Не обо всех явлениях своей жизни я могу с точностью сказать, когда и где они начались, но моя великая любовь к кустам ракитника началась именно тогда и там, в тех упражнениях по ориентировке в пустыне. В предрассветной прохладе и в холодные вечера мы обычно зажигали небольшие, но очень жаркие костры из их мертвых веток, отломанных и унесенных прошлогодним наводнением и нагроможденных вповалку у каменных заторов в руслах ручьев. А в знойные дневные часы добрый, успокоительный запах их цветов овладевал воздухом, наполняя нас радостью и благодарностью. Злые и усталые возвращались мы в лагерь, изломанные до боли, и не раз кто-нибудь из нас поднимался через силу, и подходил к такому кусту, заснеженному шапкой цветенья, и зарывался лицом в переплетение его пахучих веток, держался, и жадно дышал, и возвращался к жизни, весь дрожа.
Несколько лет спустя, впервые встретив Рону, я припомнил милосердие тех цветущих кустов. Она привела меня тогда в комнату, которую снимала на втором этаже «Нотр-Дам де Франс» в Иерусалиме, и в середине ночи, обмотав бедра шершавым полотенцем, с мурашками озноба на коже, я помчался — каким холодным было прикосновение каменных плиток, как замерзли в моей памяти босые ноги — в туалет, что был расположен в конце коридора.
Я вернулся оттуда, преследуемый стрелами холода и весь исколотый взглядами монахини, прыгнул в узкую кровать Роны и прижался к ее телу. Вернуться, согреться и уснуть.

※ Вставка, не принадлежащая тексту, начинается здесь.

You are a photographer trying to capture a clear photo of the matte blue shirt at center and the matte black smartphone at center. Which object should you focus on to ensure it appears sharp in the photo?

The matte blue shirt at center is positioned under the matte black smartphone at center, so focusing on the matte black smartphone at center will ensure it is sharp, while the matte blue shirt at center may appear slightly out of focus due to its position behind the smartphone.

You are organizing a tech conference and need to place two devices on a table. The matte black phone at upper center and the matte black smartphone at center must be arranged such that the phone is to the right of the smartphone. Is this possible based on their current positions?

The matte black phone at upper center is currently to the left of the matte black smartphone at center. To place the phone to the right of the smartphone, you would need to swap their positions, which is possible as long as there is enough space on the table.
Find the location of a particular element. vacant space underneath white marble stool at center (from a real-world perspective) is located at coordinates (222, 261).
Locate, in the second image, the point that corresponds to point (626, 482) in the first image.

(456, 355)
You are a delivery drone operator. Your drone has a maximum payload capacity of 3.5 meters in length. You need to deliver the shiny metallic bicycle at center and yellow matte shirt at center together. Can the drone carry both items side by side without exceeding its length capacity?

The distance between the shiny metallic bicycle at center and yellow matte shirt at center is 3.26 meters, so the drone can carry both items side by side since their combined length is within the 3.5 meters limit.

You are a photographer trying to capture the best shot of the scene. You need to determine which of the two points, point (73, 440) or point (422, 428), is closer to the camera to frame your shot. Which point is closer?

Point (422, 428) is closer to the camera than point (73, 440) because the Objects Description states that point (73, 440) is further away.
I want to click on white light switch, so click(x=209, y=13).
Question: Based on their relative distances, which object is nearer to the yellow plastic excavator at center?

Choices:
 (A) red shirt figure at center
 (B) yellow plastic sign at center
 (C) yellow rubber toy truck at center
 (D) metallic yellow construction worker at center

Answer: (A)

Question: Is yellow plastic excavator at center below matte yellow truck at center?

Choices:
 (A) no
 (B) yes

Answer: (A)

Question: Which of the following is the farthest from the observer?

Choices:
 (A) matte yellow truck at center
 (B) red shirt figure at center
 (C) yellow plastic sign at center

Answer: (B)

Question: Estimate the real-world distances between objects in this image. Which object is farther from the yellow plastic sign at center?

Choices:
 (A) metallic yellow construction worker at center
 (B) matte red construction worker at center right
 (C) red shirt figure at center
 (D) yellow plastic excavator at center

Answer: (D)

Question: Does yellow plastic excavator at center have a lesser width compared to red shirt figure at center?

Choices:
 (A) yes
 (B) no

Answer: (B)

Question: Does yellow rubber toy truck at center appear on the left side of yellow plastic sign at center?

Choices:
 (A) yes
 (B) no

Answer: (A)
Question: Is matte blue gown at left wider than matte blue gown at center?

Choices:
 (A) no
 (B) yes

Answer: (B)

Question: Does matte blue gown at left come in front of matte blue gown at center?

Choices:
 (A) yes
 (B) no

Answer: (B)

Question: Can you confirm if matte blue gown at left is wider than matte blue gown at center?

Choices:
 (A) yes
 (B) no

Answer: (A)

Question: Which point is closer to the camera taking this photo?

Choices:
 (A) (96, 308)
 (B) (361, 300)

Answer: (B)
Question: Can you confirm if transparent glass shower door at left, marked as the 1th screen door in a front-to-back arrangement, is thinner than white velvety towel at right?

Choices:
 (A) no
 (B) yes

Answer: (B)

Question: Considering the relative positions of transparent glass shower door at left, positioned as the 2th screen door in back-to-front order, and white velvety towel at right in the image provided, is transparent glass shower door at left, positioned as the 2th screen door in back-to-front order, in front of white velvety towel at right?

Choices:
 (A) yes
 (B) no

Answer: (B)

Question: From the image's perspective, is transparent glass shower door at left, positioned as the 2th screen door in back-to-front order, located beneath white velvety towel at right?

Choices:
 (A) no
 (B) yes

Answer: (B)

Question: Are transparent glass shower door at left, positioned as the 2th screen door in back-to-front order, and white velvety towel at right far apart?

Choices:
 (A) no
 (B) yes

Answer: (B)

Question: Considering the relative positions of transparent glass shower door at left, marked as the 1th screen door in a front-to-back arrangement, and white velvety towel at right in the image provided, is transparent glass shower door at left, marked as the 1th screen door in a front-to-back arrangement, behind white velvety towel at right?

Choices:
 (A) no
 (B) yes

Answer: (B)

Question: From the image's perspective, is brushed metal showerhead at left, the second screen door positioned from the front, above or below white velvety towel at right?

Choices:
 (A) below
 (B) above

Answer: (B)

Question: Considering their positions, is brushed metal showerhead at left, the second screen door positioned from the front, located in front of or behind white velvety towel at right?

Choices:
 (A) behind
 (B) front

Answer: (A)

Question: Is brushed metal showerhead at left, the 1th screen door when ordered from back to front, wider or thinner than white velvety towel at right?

Она простонала еле слышно:
— Ты холодный как лед.
— Я умер.
Я знал, что она улыбнулась, потому что ее щека сдвинулась относительно моего виска.
— Ты жив, мой любимый. Со мной ты не умрешь никогда.
— Кто ты? — произнес я тогда впервые слова, которым суждено было стать нашим паролем.
— Я Рона.
Я проснулся, обнял ее и зарыл лицо в скрещение ее душистых, теплых, милосердных бедер. Я победил. Большая Женщина ошиблась: я не красавец, я не сокрушаю сердца и мне вовсе не трудно почувствовать любовь. Я вдыхал ее вкус, ее стон, ее силу и хотел не переставать никогда.
Как просты начала. Я встретил ее за несколько часов до того, на церемонии в медицинском колледже Иерусалимского университета, когда она получала стипендию имени доктора Давида Майера, «выпускника нашего колледжа, павшего смертью храбрых при защите нашего государства». Поскольку я был его сыном, меня попросили подняться на сцену и передать от имени семьи стипендию лучшей студентке. Так я увидел ее впервые.
Через несколько месяцев мы поженились в саду у дома ее родителей в Хайфе, где две поднимавшиеся на скалах сосны срастались верхушками крон, и солнце тонуло в далеком море, и Большая Женщина вела меня к хупе [115] Хупа — свадебный балдахин.
десятью руками и по меньшей мере с пятью сотнями слез.
И как запутаны продолжения. Через несколько лет мы расстались в Иерусалиме и, выйдя из раввинатского суда, уже разведенные по закону, постояли еще несколько минут под большим эвкалиптом, в тени которого встретились за много лет до того мои родители, в точности в том же месте, возле книжного магазина, который тогда назывался «Игарта», а теперь — «Ярден».
Потом мы поцеловались на прощанье и рука об руку пошли домой. Еще несколько недель мы оставались вместе, держась друг за друга переплетенными руками и в последний раз выжигая друг на друге свое тавро, а потом она поднялась и покинула меня и Иерусалим. Она вышла замуж за доктора Герона — «мой второй муж, честный и добрый», — и я помню те два раза, когда сестра сообщала мне, что у них родились сыновья. Я помню твой вид, когда ты изучала мое лицо, и помню боль, которая была сильнее боли ее ухода и огромнее известия о ее свадьбе. Два коротких укола, но тяжелее всякой другой боли, которую я когда-либо в жизни испытал.